Task scheduling and workload orchestration in edge computing
Abstract
An Edge Computing (EC) paradigm improves the quality of user experience when
dealing with low latency and real-time interactive applications. The technology allows
cloud services to be brought to the edge of the network closer to users rather than remote
cloud platforms. Some key advantages provided by EC include reduced transmission
delays, stable network connectivity and low latency. However, EC suffers from several
challenges including under or over utilization of edge servers, task failures due to user
mobility and network failures when connecting to the cloud. There is need to arduously
harness some key resources of EC including virtual machine (VM) and wide area network
(WAN) bandwidth in order to minimize those challenges. This can be achieved by task
scheduling and workload orchestration mechanisms that efficiently exploit these resources.
In this research, a task scheduling and workload orchestration problem was formulated
and solved by genetic based and resource-aware algorithms. Particularly, a task migration
scheme and a genetic algorithm (GA) to lower task failures due to user mobility
and improve edge server VM utilization were developed. Furthermore, a resource-aware
workload orchestration (RAWO) approach that considered VM utilization and WAN link
bandwidth for task scheduling and offloading to edge servers and the cloud was modeled.

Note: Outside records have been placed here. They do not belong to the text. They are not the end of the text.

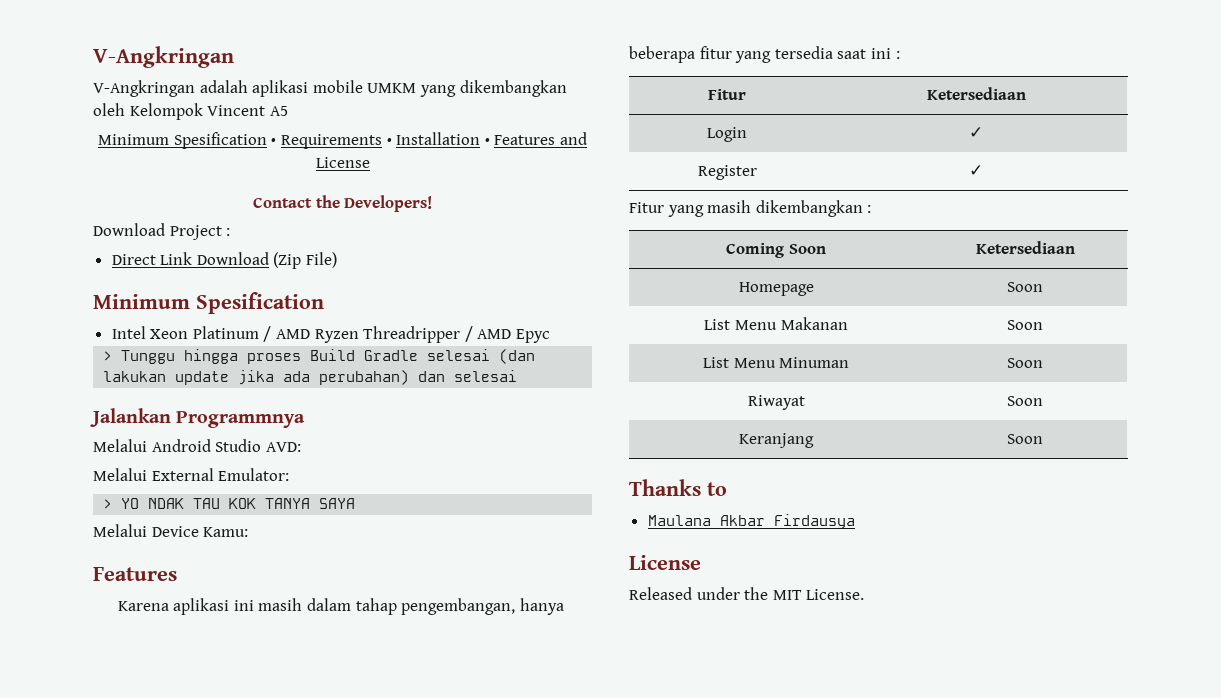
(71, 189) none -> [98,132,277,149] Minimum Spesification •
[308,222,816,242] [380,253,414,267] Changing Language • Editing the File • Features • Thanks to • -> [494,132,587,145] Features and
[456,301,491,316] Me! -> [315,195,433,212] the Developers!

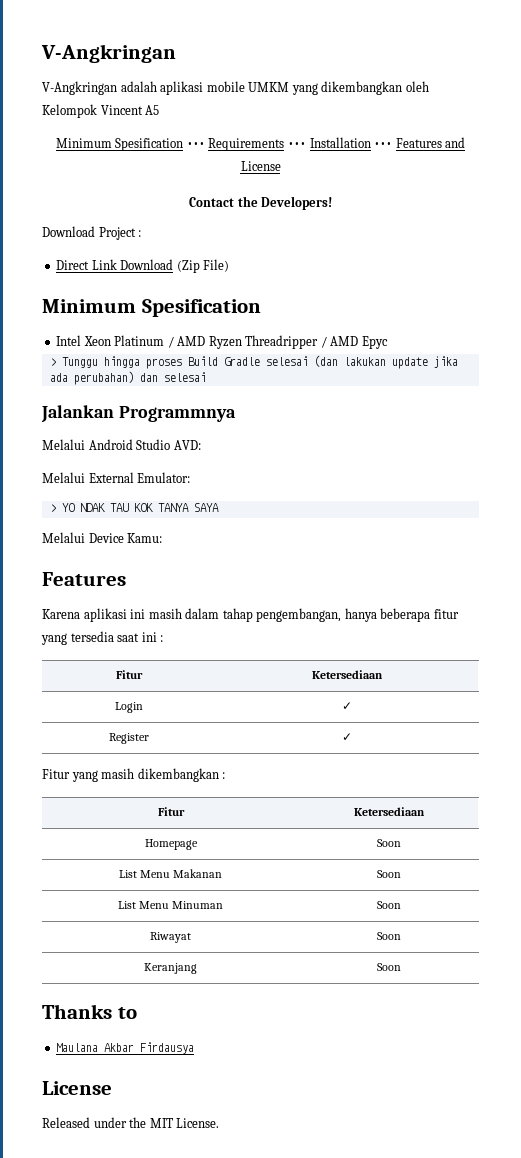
[271,132,490,149] • Requirements • Installation • -> [186,137,393,151] ••• Requirements ••• Installation •••
[726,243,826,258] Coming Soon -> [157,807,185,816] Fitur

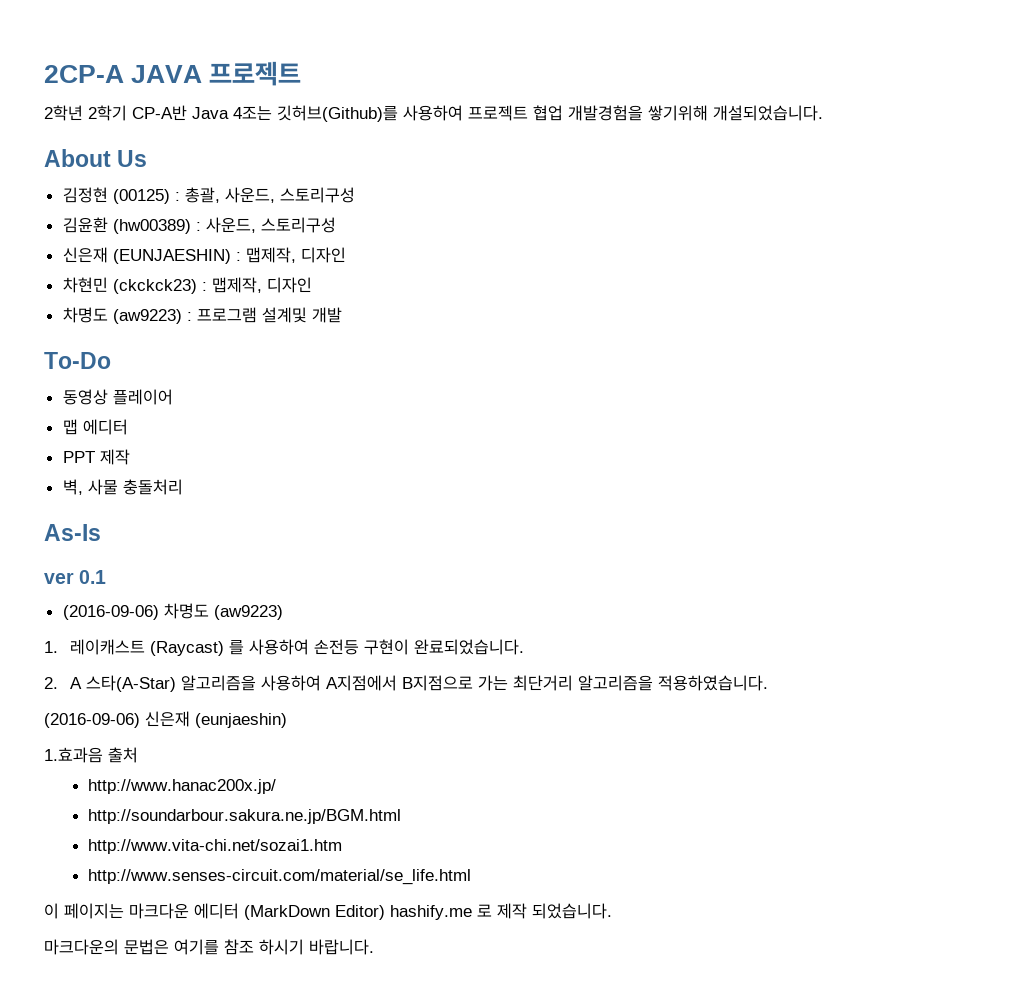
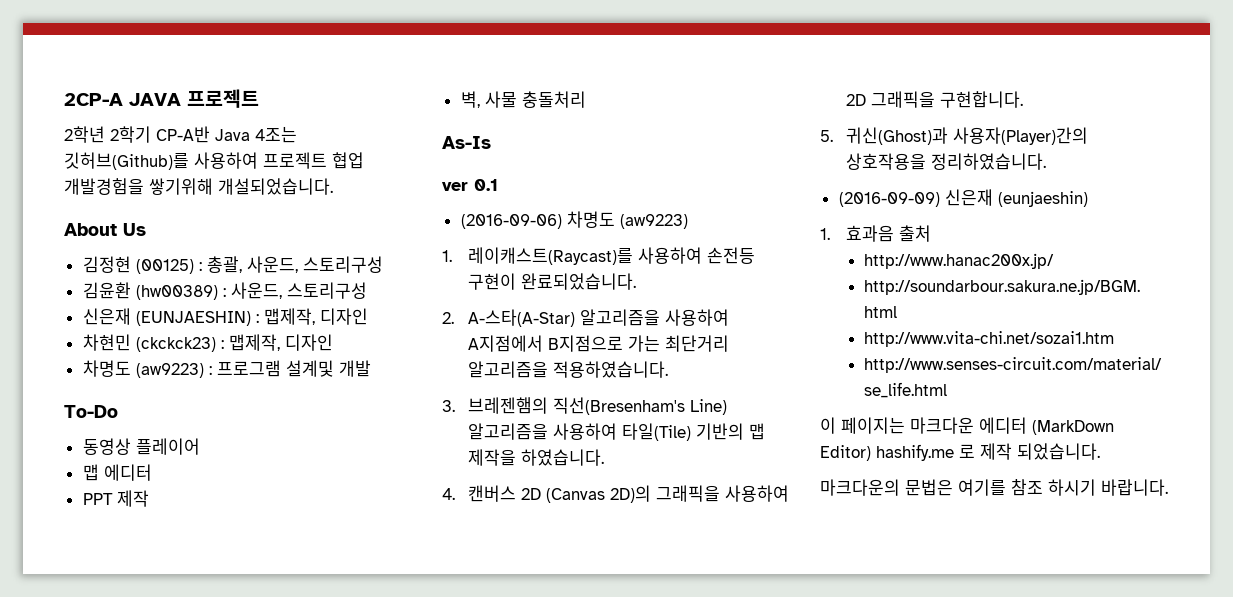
[69,639,244,656] 레이캐스트 (Raycast) 를 -> [467,247,633,265] 레이캐스트(Raycast)를
[69,675,176,692] A 스타(A-Star) -> [467,309,575,327] A-스타(A-Star)
[44,713,140,728] (2016-09-06) -> [442,397,727,415] [467,423,765,441] [467,449,604,466] [442,485,789,503] [845,91,1023,108] [820,127,1088,145] [845,153,1046,170] [838,192,940,207] 3. 브레젠햄의 직선(Bresenham's Line) 알고리즘을 사용하여 타일(Tile) 기반의 맵 제작을 하였습니다. // 4. 캔버스 2D (Canvas 2D)의 그래픽을 사용하여 2D 그래픽을 구현합니다. // 5. 귀신(Ghost)과 사용자(Player)간의 상호작용을 정리하였습니다. // (2016-09-09)
[44,747,103,763] 1.효과음 -> [820,225,894,242] 1. 효과음

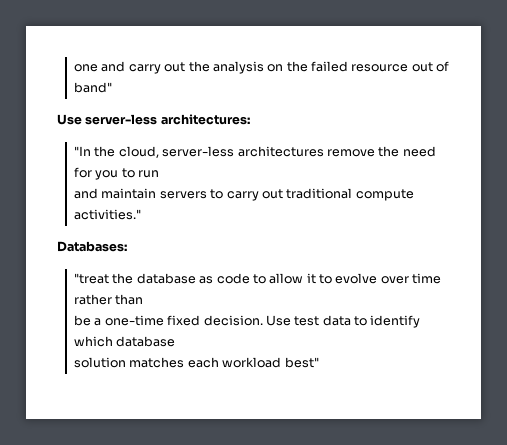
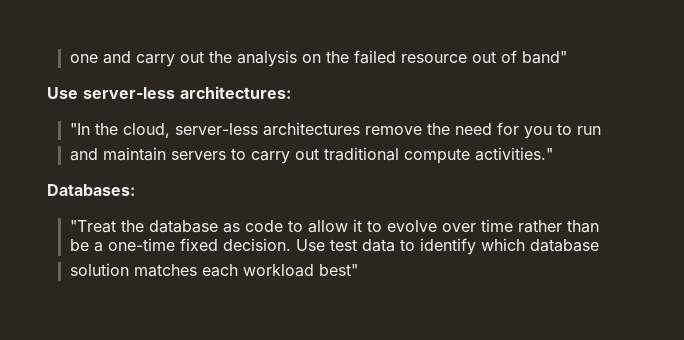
[74,273,110,284] "treat -> [69,220,116,233] "Treat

Simulation results revealed that incorporating a task migration scheme and the proposed
genetic algorithm scheduling approach minimized task failures and improved the overall
edge server VM utilization. Results also showed that the RAWO approach reduced task
failures due to VM utilization capacity and WAN congestion. This was due to the fact
that the approach considered the average VM utilization and the WAN bandwidth while
offloading tasks to edge servers and the cloud servers. Comparisons between the singletier
and two-tier EC architectures were also carried out. Results showed that higher
VM utilization and lower task failures were achieved in the two-tier EC as compared to
single-tier EC for a high number of users. This was because the architecture offloaded
tasks to both edge servers and cloud servers.